The above two quotes have something in common. What could it be?
(…and as a side note to the curious, here is Ajahn Brahmali’s translation…)
pli-tv-kd6:34.7.3: She then sat down next to a pot of rice and a pot of curry and served a meal to the fourfold army. The food was not exhausted until she got up.
They both contain almost all the letters of their respective alphabets? The fox is usually brown to give you b, w, and n. But I guess the original doesn’t give you s either.
This is a common mistake that people make when looking at the alphabet. The letters above are what is known as digraphs. Just like people decided to use an underdot to make the retroflex letters, they decided to use the letter h to indicate the aspirates. If you look at any Indic alphabet (as far as I know) the aspirated letters are completely, more or less, distinct from non-aspirated.
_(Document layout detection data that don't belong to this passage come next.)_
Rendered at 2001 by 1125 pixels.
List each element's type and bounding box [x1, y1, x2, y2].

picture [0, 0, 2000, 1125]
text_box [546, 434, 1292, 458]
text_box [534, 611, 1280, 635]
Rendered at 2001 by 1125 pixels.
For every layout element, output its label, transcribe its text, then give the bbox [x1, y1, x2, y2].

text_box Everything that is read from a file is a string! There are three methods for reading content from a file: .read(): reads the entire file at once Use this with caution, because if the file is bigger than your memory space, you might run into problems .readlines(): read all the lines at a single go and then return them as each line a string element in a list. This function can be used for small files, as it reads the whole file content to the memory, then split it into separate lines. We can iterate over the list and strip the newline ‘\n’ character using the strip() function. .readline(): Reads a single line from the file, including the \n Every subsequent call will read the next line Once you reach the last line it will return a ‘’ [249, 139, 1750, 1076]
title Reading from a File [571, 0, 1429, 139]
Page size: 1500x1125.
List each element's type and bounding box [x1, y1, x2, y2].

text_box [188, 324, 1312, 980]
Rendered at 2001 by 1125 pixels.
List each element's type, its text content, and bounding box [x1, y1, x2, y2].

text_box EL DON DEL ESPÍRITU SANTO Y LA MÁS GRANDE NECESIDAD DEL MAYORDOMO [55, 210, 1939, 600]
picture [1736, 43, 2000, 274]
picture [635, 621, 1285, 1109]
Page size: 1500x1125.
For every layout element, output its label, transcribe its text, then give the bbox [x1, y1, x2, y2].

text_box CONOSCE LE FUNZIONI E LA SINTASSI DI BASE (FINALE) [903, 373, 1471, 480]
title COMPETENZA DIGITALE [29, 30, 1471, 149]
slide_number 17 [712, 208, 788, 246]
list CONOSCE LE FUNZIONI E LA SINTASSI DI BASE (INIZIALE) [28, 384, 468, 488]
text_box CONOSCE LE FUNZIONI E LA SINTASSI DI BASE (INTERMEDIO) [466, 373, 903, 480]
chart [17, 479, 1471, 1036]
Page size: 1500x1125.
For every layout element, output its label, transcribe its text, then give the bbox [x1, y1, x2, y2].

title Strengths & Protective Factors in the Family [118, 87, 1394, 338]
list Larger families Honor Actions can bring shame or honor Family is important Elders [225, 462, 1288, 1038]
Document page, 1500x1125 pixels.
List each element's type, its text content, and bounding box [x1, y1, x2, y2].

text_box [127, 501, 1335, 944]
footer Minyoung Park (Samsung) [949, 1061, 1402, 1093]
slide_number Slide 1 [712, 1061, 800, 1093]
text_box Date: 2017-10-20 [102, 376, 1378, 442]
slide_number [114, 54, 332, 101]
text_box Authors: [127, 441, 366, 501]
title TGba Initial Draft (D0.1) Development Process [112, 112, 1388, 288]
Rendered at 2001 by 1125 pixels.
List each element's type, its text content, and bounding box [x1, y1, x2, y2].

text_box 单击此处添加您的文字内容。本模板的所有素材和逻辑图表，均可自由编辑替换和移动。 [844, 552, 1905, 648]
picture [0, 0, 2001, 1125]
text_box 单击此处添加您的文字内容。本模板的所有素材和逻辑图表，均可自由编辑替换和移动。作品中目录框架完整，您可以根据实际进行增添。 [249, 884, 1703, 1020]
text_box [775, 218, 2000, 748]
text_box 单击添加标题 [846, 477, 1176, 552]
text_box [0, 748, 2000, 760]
So “gh” is considered a single letter as opposed to “th” which in English is considered two letters?
Well, if we use “Unicode code points” instead of alphabet, then perhaps we can agree on completeness. I’m writing a program based on this and rely on code points rather than an actual alphabet.
Exactly. Just take a look at a Pali alphabet chart (see my edit above) Although if you want to get really technical it’s an abugida
Mmmmm… no. I mean, I guess you can set any parameters you like. But it would be more interesting to try and find an actual segment that fits your original rule.
Sorry. I meant that you were trying to pull a fast one and change the parameters. I made an edit to try and make that more clear. I’m serious but joking.
Well, I want to feed Pali text to an AI so that I can compress Voice MP3 files. I just need the Pali characters used so that I can send them to the AI. For this purpose, “dh” can be treated as “d” followed by “h” since the AI considers adjacent letters.
“Evam me suttam” corresponds to a 15091 byte MP3 file, which is about 1000 times too large.